READING TEXT Block Start
This same layering can be done with any attribute that is categorical (i.e. fits into a discrete number of buckets). Imagine breaking down all files by when they were last accessed (hour, day, week, month, year). Or bucketizing file size to see which directories contain many small files vs few large files.

Since the data is independent of the filesystem hierarchy, we don’t have to constrain ourselves to the tree view if it doesn’t make sense for the arbitrary question we want to ask. For example, if we want to know the relative breakdown of files owned by user ‘jsmith’ vs ‘jdoe’ broken down by file type and access history, we might end up looking at a picture like this:

By altering the order of specified attributes, you can greatly affect the complexity of the resulting image. By choosing the variable “file type” followed by “last accessed” and finally “user”, we get a much busier (and less helpful) visual:

Going beyond the filesystem

Since computer systems are full of related, categorical data – why constrain ourselves to the filesystem? Let’s look at a measurement of cpu utilization over a certain interval. During the measurement, 2 processes were running: cpuhog and failread. Each process spent some of it’s time in user mode and some in kernel mode. If we wanted to get a graphical sense of how the cpu spent it’s time during the interval, we could use combinations of stacked time-series graphs (the approach used by Analytics{.broken_link}):

Or we could apply our new tool Parallel Sets to the problem and get something like this:

Both visuals tell the story that cpuhog spends most of it’s time running in user mode, while failread is spending most if it’s time in kernel mode. The Analytics version puts the data in the context of a timeline, while the parallel sets image does not. For the purposes of spotting trends over time, the Analytics version would be the way to go. If a historical context wasn’t important (say, for a point-in-time snapshot) the parallel sets view may be a stronger choice, since it combines the data into one graph and uses slightly less ink.

Conclusion

I think Parallel Sets has a future in visualizing certain aspects of computer systems. The tools available now are primitive (only accepting CSV data, and not allowing empty fields), but I think the tool is powerful enough that developers will be compelled to integrate it into their GUIs.

Update (1/1/2011): I just realized that the filesystem hierarchy diagrams (which were png files created using GraphVis) were not showing up on IE or Firefox. I’ve fixed these files, and they should work on all browsers now. If you read this post before using a browser other than Safari, you missed out on 2 diagrams. My apologies.
READING TEXT Block End
DATA UNDER STUDY Block Start
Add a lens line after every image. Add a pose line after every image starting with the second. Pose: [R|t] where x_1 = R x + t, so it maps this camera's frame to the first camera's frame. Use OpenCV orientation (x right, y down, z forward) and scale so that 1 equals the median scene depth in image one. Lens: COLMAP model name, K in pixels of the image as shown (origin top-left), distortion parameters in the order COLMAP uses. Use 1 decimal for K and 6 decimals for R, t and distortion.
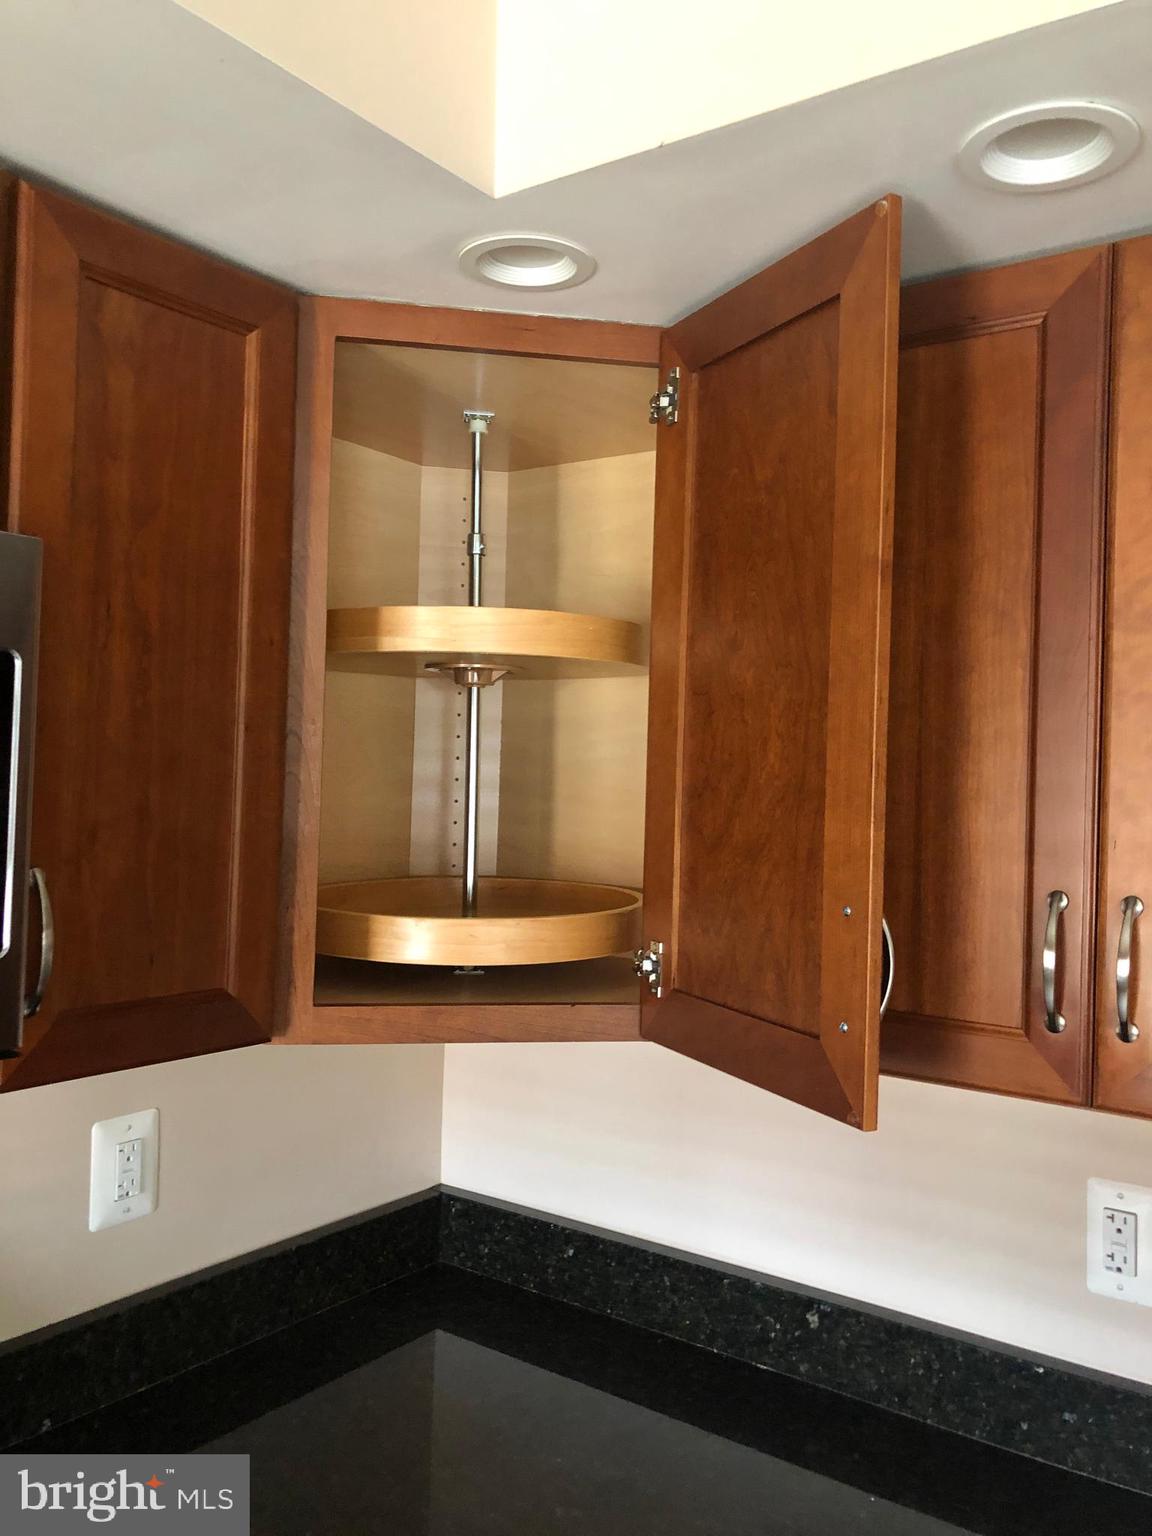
lens RADIAL K [[1266.2, 0, 584.3], [0, 1266.2, 770.0], [0, 0, 1]] dist [0.012239, 0.014874]
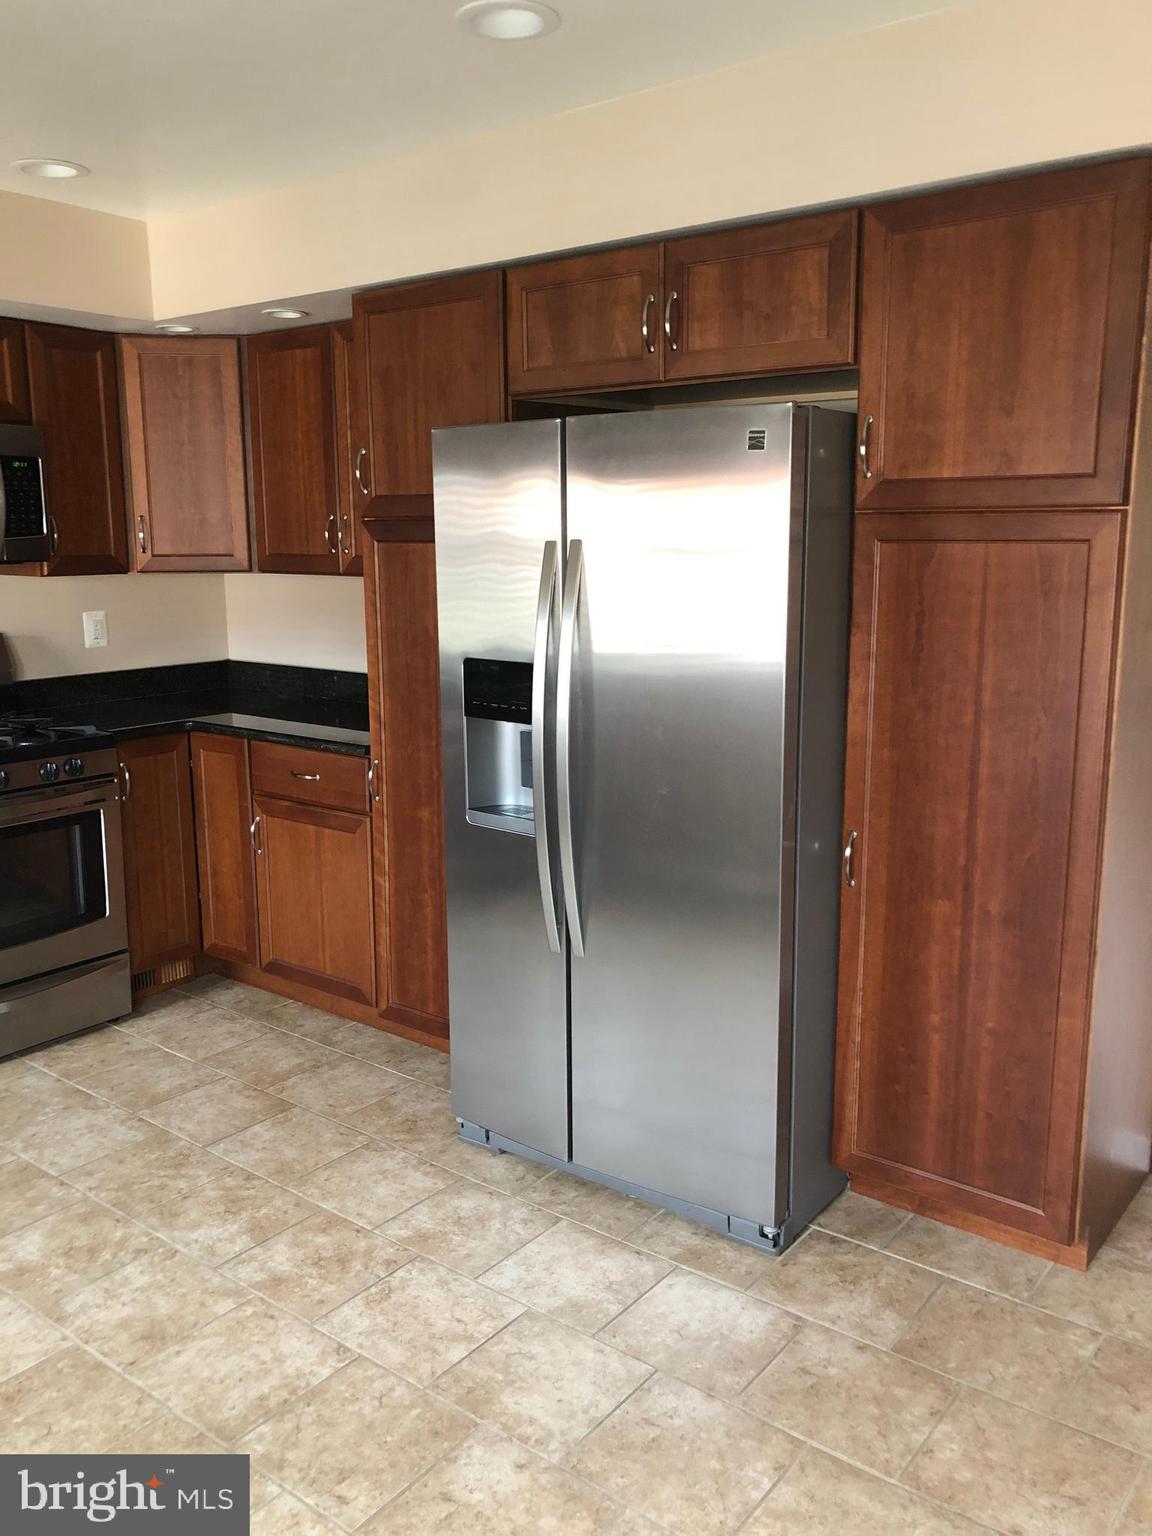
lens RADIAL K [[1256.1, 0, 575.6], [0, 1256.1, 754.3], [0, 0, 1]] dist [0.018170, -0.007264]
pose [[0.998812, -0.027953, -0.039911, 1.068707], [0.035003, 0.981429, 0.188605, 0.104531], [0.033898, -0.189778, 0.981242, -2.346396]]
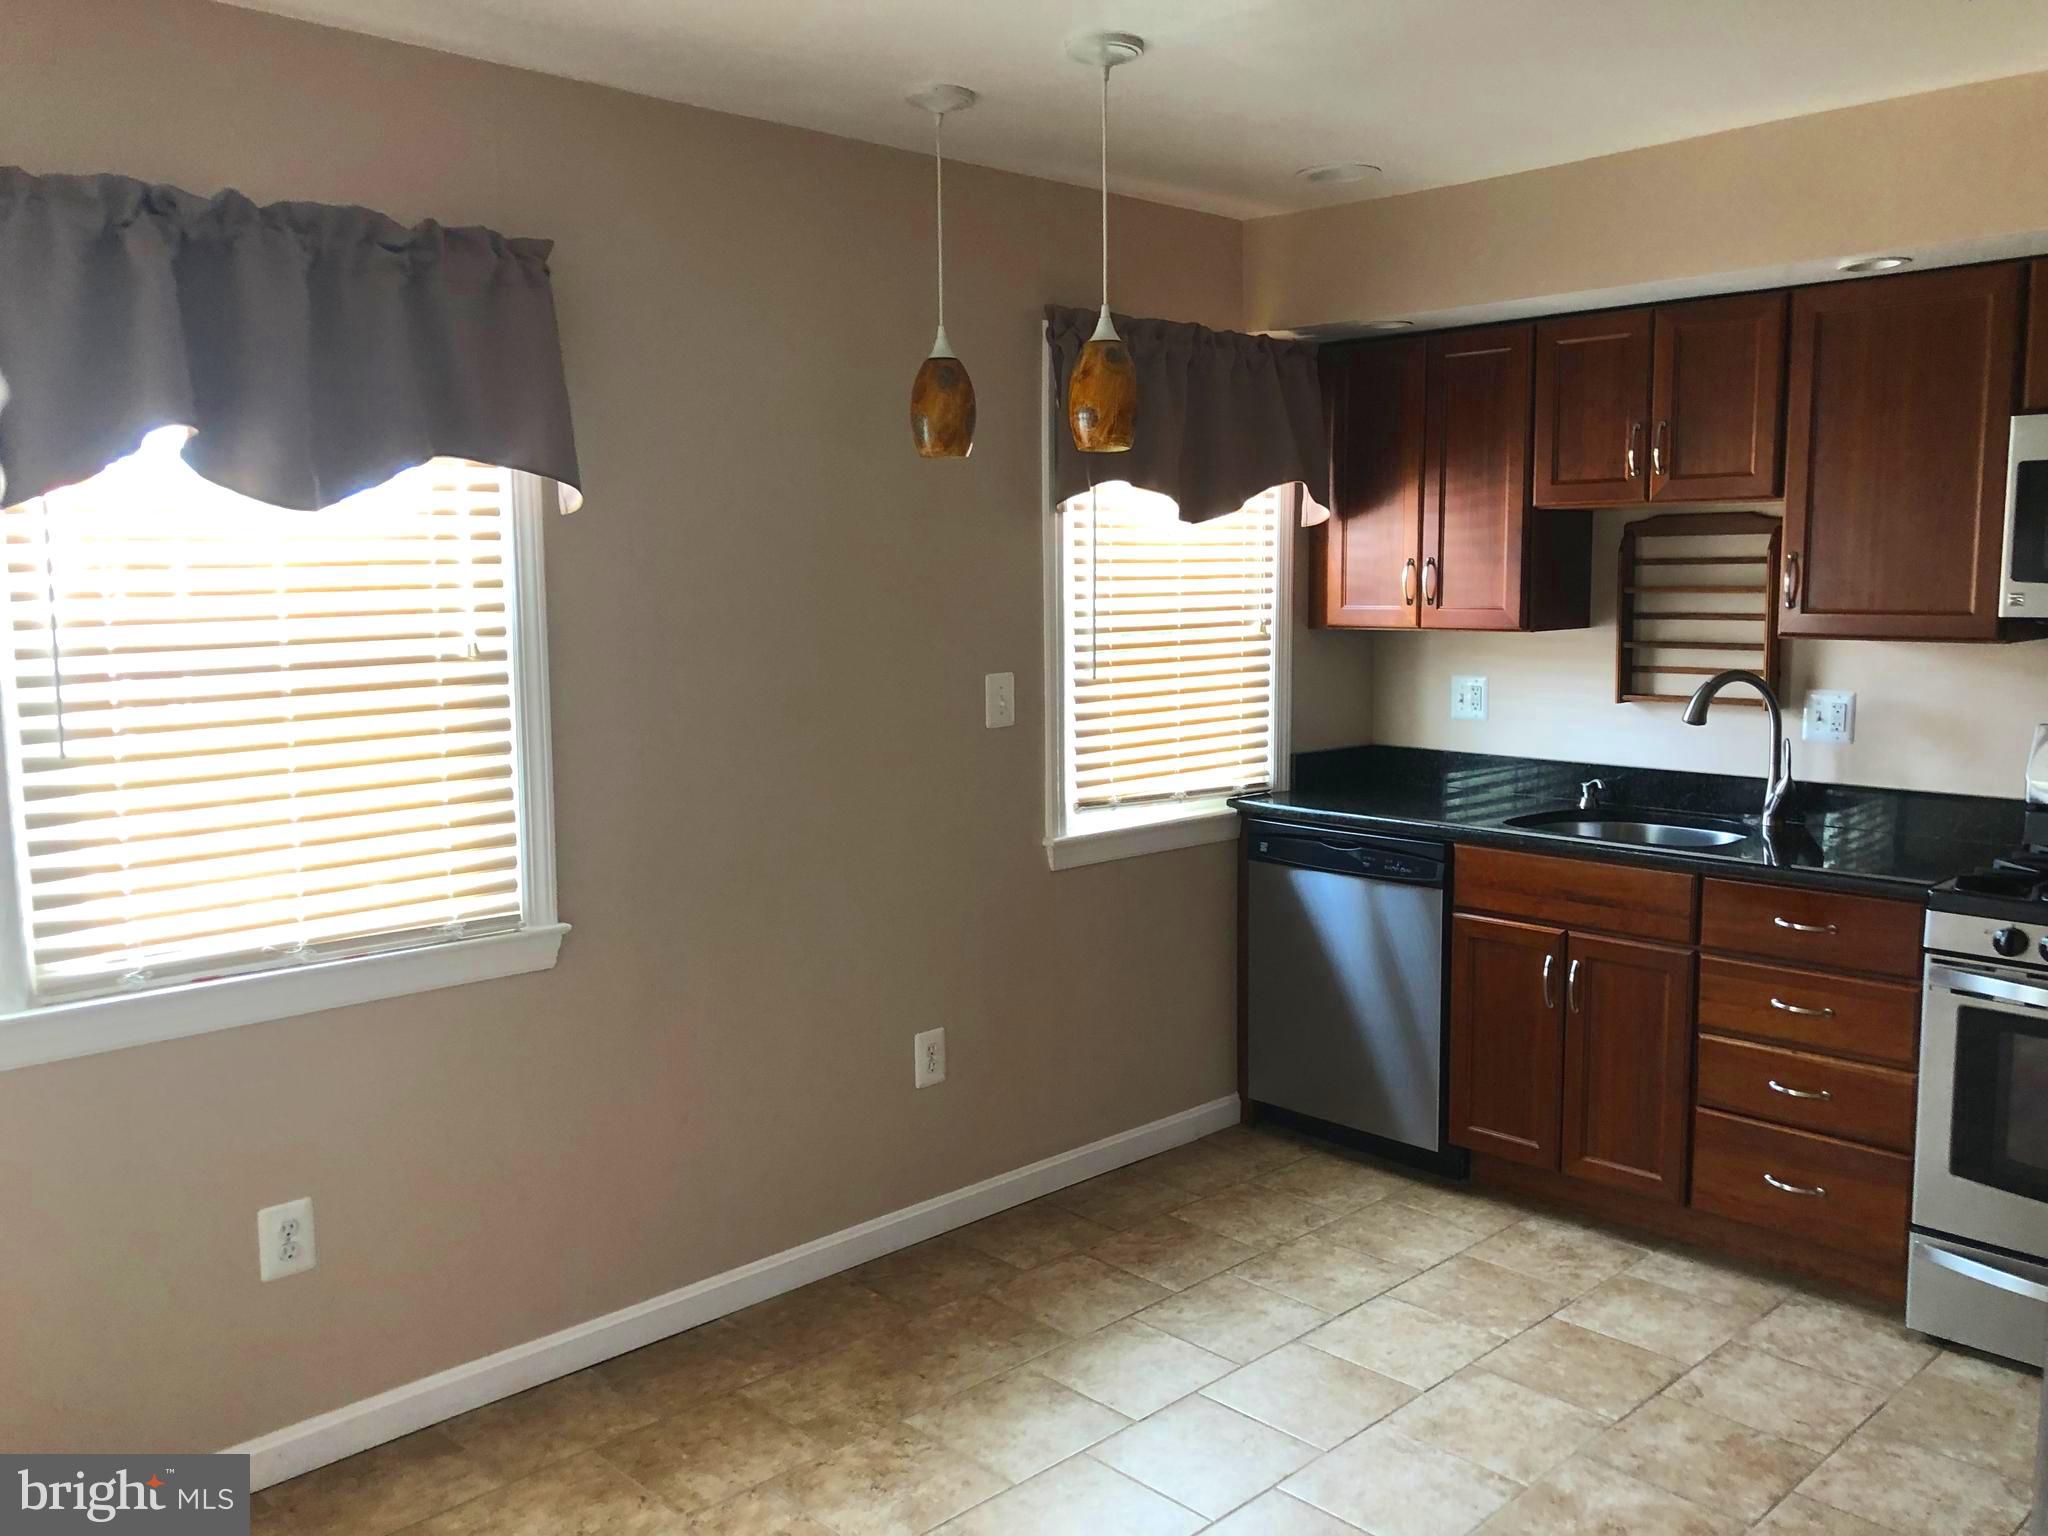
lens RADIAL K [[1688.2, 0, 1019.6], [0, 1688.2, 750.6], [0, 0, 1]] dist [0.012239, 0.014874]
pose [[-0.176157, 0.078734, -0.981208, 2.417765], [0.017232, 0.996890, 0.076898, 0.138229], [0.984211, -0.003362, -0.176965, -0.627096]]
DATA UNDER STUDY Block End
USING THE INFORMATION >>
1. Answer these from the Parallel Sets text, one line each:
(a) Which two processes were running during the cpu measurement?
(b) What two limits of the current tools does the conclusion name?
(c) What was used to create the png files for the filesystem hierarchy diagrams?
2. Transcribe part of the Parallel Sets text, beginning at the words "Both visuals tell" and stopping after "slightly less ink.".
3. Sum up the Parallel Sets text in two sentences.

TASK-BY-TASK ANSWERS >>
1.
(a) cpuhog and failread
(b) They only accept CSV data and don't allow empty fields.
(c) GraphVis

2.
Both visuals tell the story that cpuhog spends most of it’s time running in user mode, while failread is spending most if it’s time in kernel mode. The Analytics version puts the data in the context of a timeline, while the parallel sets image does not. For the purposes of spotting trends over time, the Analytics version would be the way to go. If a historical context wasn’t important (say, for a point-in-time snapshot) the parallel sets view may be a stronger choice, since it combines the data into one graph and uses slightly less ink.

3. Parallel Sets can break data down by any categorical attribute, and the order of the chosen attributes strongly affects how complex the resulting image is. For cpu use, it tells the same story as stacked time-series graphs in one graph with slightly less ink but without a timeline, and the writer thinks it has a future even though the current tools are primitive.